Simplified Extraction and Straight to Polymerase Chain Reaction Methods

In currently used RT-qPCR methods RNA extraction constitutes a major bottleneck that requires a significant quantity of consumable plastics and chemical reagents to complete. Few laboratories’ resource-limited settings have automated extraction robots, and RNA extraction kits are among those reagents affected by increased demand and global supply chain challenges. One solution is to bypass the RNA extraction step, which would result in reduction of analysis time, savings in reagents and consumables, reductions in waste, and possibly expand the number of nonspecialized laboratories able to perform COVID-19 diagnosis.61, 62, 63 Studies have shown good sensitivity with extraction-free PCR assays, especially for high viral loads and others have shown that the extraction step can be bypassed if samples are stored in universal transport medium or molecular grade water but not when stored in saline or Hanks medium. One study conducted in Malawi using a direct-to-PCR methodology was able to achieve significant savings in cost and processing time by using a 30-second mechanical homogenization step versus an hour-long reagent heavy extraction procedure. This approach is particularly promising and has potential to be scaled up to all molecular laboratories.
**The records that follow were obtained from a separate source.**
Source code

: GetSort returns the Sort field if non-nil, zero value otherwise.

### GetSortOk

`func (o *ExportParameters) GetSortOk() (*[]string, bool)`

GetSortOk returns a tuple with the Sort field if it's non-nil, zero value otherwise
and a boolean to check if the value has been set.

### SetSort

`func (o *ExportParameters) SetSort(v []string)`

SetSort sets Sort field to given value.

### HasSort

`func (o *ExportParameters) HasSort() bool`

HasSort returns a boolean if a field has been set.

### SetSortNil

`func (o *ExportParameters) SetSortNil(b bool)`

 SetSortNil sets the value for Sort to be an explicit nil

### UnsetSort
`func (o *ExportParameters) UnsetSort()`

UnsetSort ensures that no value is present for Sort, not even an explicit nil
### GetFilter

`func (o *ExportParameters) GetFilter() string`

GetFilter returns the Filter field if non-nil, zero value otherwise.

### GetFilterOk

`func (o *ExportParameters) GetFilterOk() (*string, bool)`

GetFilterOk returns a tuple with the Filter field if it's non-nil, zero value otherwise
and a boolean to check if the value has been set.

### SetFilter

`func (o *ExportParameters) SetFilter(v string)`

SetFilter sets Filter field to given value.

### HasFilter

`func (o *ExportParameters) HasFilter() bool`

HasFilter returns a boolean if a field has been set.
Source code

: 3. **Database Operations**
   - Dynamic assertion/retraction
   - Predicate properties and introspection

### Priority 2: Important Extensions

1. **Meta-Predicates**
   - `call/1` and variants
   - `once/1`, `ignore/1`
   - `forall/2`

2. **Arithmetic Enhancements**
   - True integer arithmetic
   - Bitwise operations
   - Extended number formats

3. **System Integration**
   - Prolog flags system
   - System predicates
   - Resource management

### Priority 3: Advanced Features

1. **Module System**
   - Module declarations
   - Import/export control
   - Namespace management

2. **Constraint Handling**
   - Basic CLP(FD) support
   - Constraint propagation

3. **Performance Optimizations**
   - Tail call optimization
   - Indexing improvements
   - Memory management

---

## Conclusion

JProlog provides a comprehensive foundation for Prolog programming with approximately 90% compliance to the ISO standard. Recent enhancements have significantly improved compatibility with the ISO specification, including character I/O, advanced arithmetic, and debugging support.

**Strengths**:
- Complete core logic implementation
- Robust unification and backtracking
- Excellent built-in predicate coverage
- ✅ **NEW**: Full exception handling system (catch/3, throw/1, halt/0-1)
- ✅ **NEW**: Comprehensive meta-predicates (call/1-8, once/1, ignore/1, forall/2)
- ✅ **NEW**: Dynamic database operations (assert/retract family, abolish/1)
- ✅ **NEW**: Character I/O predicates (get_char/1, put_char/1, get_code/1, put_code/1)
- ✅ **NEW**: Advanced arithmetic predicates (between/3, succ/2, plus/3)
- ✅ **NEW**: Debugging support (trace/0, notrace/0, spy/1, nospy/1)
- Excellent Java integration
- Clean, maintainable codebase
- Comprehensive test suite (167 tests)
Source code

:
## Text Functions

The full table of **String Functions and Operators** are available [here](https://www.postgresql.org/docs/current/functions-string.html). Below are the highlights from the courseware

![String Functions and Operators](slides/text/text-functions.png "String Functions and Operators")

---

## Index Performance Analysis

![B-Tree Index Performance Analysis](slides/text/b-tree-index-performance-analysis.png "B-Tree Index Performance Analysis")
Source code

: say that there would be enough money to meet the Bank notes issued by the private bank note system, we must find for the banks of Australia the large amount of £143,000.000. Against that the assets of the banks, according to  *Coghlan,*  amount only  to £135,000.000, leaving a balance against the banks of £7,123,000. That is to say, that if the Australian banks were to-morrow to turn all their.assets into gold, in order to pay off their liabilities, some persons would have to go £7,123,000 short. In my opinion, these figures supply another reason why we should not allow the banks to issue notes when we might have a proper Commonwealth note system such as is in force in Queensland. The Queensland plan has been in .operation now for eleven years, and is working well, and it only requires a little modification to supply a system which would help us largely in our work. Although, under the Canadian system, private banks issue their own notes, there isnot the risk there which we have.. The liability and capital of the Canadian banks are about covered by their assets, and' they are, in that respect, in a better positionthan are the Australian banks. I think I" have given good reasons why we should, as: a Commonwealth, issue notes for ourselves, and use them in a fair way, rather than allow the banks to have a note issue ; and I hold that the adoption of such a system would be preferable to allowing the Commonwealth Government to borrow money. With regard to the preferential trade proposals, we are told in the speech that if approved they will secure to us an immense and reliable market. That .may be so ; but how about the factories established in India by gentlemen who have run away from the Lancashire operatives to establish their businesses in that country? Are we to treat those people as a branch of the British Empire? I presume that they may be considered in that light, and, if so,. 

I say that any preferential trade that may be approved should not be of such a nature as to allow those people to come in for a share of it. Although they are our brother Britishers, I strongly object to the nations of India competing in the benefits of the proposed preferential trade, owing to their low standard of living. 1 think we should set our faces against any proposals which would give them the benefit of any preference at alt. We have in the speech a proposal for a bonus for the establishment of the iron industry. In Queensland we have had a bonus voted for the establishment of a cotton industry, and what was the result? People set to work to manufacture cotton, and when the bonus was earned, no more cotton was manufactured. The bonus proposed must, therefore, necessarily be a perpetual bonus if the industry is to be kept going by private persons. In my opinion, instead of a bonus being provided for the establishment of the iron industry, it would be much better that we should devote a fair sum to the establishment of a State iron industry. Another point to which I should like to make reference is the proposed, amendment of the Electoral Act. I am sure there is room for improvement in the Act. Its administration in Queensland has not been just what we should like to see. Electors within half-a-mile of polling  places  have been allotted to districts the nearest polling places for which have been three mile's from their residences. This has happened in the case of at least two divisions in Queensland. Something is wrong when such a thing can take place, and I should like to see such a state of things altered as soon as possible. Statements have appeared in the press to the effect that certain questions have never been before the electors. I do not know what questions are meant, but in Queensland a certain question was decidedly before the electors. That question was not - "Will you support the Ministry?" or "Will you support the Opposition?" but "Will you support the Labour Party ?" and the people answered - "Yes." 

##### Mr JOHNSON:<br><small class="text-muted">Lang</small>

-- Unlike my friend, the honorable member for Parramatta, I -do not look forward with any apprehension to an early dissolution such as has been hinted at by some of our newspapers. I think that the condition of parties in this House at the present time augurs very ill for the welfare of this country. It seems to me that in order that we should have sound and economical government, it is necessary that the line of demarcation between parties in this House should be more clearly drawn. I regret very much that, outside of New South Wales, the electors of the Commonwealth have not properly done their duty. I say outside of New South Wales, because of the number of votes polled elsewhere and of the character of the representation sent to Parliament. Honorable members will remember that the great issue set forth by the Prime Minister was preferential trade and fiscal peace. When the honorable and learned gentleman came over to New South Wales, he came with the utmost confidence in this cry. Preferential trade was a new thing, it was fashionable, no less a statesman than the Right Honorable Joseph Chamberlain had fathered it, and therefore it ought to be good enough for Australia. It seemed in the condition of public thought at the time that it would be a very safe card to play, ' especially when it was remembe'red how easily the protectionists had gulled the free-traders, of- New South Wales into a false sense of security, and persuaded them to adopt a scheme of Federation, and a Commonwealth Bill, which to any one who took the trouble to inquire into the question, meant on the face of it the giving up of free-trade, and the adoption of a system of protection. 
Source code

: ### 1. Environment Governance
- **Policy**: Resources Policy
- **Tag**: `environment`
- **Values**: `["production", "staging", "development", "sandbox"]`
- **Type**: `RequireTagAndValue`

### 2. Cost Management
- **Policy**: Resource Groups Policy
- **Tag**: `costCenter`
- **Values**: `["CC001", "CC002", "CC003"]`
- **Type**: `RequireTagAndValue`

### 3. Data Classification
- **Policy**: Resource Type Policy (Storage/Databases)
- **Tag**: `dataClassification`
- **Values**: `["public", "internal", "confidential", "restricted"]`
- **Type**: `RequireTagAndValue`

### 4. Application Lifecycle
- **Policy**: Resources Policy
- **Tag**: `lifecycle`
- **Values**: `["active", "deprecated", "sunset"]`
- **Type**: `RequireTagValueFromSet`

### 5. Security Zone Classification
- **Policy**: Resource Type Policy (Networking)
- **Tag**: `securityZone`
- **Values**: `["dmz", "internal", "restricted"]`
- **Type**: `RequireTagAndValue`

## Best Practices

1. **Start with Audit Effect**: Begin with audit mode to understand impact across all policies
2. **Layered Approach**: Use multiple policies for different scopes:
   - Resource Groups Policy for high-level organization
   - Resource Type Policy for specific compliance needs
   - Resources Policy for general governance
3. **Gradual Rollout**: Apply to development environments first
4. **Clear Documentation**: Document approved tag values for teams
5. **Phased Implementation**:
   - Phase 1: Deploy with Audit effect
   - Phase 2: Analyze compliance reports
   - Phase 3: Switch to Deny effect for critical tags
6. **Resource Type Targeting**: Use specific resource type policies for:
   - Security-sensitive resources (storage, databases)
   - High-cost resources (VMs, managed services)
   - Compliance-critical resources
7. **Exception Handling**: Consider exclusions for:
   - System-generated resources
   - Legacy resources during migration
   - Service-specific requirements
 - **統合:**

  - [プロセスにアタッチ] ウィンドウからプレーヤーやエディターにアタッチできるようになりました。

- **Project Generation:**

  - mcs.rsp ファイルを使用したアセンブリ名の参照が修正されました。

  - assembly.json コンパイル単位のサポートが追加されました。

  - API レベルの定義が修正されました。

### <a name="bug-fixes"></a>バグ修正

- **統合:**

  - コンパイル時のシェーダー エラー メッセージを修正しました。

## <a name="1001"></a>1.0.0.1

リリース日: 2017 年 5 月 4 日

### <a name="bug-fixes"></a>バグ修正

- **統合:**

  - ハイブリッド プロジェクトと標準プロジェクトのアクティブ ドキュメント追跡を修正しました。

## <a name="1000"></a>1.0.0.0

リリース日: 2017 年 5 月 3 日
Concluding remarks and future directions

Significant challenges have had to be surmounted in the deployment of molecular testing for SARS-CoV-2 in resource-limited setting but it has played an essential role in the global response to COVID-19. Continued progress in strengthening of laboratory systems, integration, and development of increased technical and human capacity will ensure that gains made in this area are not lost and will safeguard the ability of health care systems and medical laboratory scientists to be better prepared and equipped for future pandemics. There is also a need to intensify research into development of platforms, and more cost-saving methodologies that are better suited for lower- and middle-income countries are fully harnessed to effectively address gaps and challenges that remain. In particular, field trials and implementation research coupled with robust qualitative studies that can lead to scale-up of some of these approaches are emphasized. There is also a role for increased partnerships and technology transfer to enable building of local manufacturing capacity to allow more countries to develop their own capacity to supply their health sectors with much needed reagents and supplies for molecular diagnostics. Some encouraging examples of this have been illustrated in countries such as South Africa, Senegal, and Brazil where agencies such as FIND and UNITAID have partnered with local forms to achieve this in antigen testing. Similar endeavors related to molecular testing would be a welcome development.

Clinics care points

Molecular testing for SARS-CoV-2 in many settings is dependent on GeneXpert and Abbott platforms. Scale up of testing has pargely been well handled to minimise the impact on HIV and TB control programs. Introduction of rapid antibody testing has enabled increases in testing capacity and reach and it has simutlaneously releived pressure on infrastructure, equipment and personnel.

Disclosure

Gama Bandawe is funded by the Malawi University of Science and Technology. The other authors have nothing to disclose.